If you don't understand evolution (for example, if you believe that evolution is about one species changing into another), perhaps this essay will help you understand evolution in time.
Let's use linguistics instead of biology.
English and German are two distinct languages and are not to a useful degree mutually intelligible. Yet they have both emerged from a common ancestor language (about 1500 to 2000 years ago).
Individual languages are the species in the world of linguistics.
And even though English and German are distinct languages there was no point ever in time where one language became another (each generation of speakers understood the language of the previous generation to be the same as theirs).
And there is no limit to changes within languages that would prevent one language from becoming two over time if the population of speakers becomes two distinct populations without much contact.
It is easy to see now how there is no point in time at which one species becomes another just as there is no point in time at which one language becomes another.

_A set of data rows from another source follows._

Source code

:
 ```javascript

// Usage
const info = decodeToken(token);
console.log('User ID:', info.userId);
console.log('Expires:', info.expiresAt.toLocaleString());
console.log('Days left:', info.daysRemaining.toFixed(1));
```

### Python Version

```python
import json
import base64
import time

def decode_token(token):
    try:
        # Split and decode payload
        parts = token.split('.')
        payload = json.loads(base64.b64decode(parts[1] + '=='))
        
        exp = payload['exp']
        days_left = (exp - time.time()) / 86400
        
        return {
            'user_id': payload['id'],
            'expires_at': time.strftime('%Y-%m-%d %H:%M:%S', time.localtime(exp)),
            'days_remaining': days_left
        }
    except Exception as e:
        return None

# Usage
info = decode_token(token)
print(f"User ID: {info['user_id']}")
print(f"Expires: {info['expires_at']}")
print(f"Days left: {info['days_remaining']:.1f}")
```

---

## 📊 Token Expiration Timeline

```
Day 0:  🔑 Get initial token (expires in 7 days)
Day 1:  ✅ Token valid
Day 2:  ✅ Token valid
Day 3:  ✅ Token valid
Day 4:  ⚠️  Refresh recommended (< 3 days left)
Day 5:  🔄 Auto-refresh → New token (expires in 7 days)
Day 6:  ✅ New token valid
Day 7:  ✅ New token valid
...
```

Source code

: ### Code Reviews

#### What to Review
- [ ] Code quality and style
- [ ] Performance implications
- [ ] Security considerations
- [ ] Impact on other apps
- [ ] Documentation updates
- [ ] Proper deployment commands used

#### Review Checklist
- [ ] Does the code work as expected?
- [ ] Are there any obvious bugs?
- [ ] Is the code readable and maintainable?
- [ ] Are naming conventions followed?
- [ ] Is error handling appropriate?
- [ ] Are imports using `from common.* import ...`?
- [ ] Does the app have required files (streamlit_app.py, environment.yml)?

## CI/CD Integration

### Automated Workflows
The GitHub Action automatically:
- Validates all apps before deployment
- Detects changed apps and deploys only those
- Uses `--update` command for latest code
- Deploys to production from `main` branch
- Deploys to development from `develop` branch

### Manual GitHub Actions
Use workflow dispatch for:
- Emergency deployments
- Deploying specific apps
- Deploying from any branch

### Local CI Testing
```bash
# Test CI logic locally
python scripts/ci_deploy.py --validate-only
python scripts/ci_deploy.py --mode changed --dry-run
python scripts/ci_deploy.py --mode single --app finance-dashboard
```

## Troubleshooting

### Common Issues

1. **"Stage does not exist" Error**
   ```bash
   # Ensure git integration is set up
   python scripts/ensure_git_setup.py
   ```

Now, let's look at probabilities.
German and English (the Germanic words in English) follow regular sound changes. (An English /d/ usually corresponds to a German /t/ and so on.) It would be ridiculously improbable that all speakers of some Germanic language would suddenly decide to change all /d/ into /t/ and follow all the other sound changes. But yet it clearly happened.
Angels? Not so fast. What happened was that speakers in one population started pronouncing specific phonemes in specific cases differently (because it appeared easier to them and because other people did it, the change reinforces itself). If this population becomes dominant (perhaps the other tribes died or adapted to the more powerful tribe), the sound change manifests itself and over a few generations, everyone in a given population pronounces the particular consonant differently.
And while the probability of German changing into English is very low indeed, the probability of people changing individual sounds is much higher, and the probability of some consensus being established by people speaking a language which sound changes to keep is also very high. And over time those probabilities add up and beat the odds we came up with in our original faulty (because it didn't take time into account) calculation.
If German did change into English over night, the linguistics theory of common descent from a proto-Germanic language would be proven wrong, because the theory relies on the assumption that that doesn't happen. Similarly Darwin's theory relies on the assumption that one species does not change into another.
Sometimes, people start writing words down. If we find an old inscription, we have a "fossil" of a "missing link". (For example very old English looks very German.) And sometimes we encounter living fossils. If you look at the spelling of "night", you find a "gh" part that stood for an original /x/ sound (like "ch" in "Loch Ness", actually it's not /x/ but a similar sound based on /g/ as in "good"). And in German the corresponding word "Nacht" actually still features an /x/ sound in its pronunciation.
(Incidentally, a lack of inscriptions does not "prove" that the people in question didn't have a language. It just means they didn't write much or that we simply didn't find anything.)